= Tulir (NGO) =

Tulir - Centre for the Prevention and Healing of Child Sexual Abuse (CPHCSA) is an NGO focused on child sexual abuse awareness and rehabilitation, based in Chennai, India. In Tamil, the word Tulir means the first leaves of a plant, symbolising children and "the belief in the resilience and resurgence of the human spirit." The NGO is run by Vidya Reddy.

== Background ==
A study conducted by the Ministry of Women and Child Development in 2007 revealed that approximately 53.22% of children experience sexual abuse. [3] However, due to the taboo nature of sex in conservative societies, instances of child sexual abuse often go unnoticed and are not reported. In 2005, Tulir, in collaboration with Save The Children, conducted a study in Chennai, surveying 2211 school children from various backgrounds. [3] The study uncovered that 48% of boys and 39% of girls interviewed disclosed having experienced sexual abuse, with the perpetrators being individuals known to them.

== Activities ==
Tulir engages in the following activities:
- raising awareness of child sexual abuse in India
- providing direct intervention services in the areas of prevention and healing
- undertaking research, documentation, and dissemination of information on child sexual abuse
- working to improve policy and advance the prevention of child sexual abuse, with a special focus on the psychosocial well-being of children.

The organisation also participates in local, national, and international efforts to promote and protect the rights of children.

Tulir holds workshops for schools to address child sexual abuse holistically.

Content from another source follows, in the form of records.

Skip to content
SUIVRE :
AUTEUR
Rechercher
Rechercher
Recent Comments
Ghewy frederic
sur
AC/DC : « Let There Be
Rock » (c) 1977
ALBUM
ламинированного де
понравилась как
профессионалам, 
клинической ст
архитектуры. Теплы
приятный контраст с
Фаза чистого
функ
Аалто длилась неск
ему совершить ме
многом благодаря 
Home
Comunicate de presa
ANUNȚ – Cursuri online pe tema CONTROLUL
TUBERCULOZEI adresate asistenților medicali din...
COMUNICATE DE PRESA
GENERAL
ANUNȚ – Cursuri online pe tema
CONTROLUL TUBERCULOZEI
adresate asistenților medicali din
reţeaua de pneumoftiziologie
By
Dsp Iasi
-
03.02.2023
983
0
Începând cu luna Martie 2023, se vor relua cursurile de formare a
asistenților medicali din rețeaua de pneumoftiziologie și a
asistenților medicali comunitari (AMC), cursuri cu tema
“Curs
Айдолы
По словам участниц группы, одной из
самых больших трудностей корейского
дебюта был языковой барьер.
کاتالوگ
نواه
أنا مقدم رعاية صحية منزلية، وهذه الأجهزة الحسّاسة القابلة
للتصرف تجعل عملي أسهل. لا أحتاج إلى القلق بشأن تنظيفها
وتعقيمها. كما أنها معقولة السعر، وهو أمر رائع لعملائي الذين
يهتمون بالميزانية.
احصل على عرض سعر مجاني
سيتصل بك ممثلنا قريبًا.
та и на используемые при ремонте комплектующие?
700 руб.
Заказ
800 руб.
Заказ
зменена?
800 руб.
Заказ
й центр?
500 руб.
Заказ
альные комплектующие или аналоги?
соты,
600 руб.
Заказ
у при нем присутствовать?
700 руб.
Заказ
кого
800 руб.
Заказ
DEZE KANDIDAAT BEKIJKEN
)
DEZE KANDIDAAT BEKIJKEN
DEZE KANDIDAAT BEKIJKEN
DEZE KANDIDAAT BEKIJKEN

One such workshop was held from November 28–30, 2016, called "Safe Schools: Supporting schools address child sexual abuse, holistically". It covered topics such as prevention of child sexual abuse, developing a child protection policy, introducing concepts and practice for personal safety education, and addressing sexual misbehaviors in children and youth and POCSO, educators and schools.

They also offer training and consultancy services to teachers, social workers, doctors, parents, lawyers, and police personnel.

== Awards and honors ==
In 2006, Tulir received an international award by the Women's World Summit Foundation on the occasion of the World Day for Prevention of Child Abuse (19 November) in Geneva.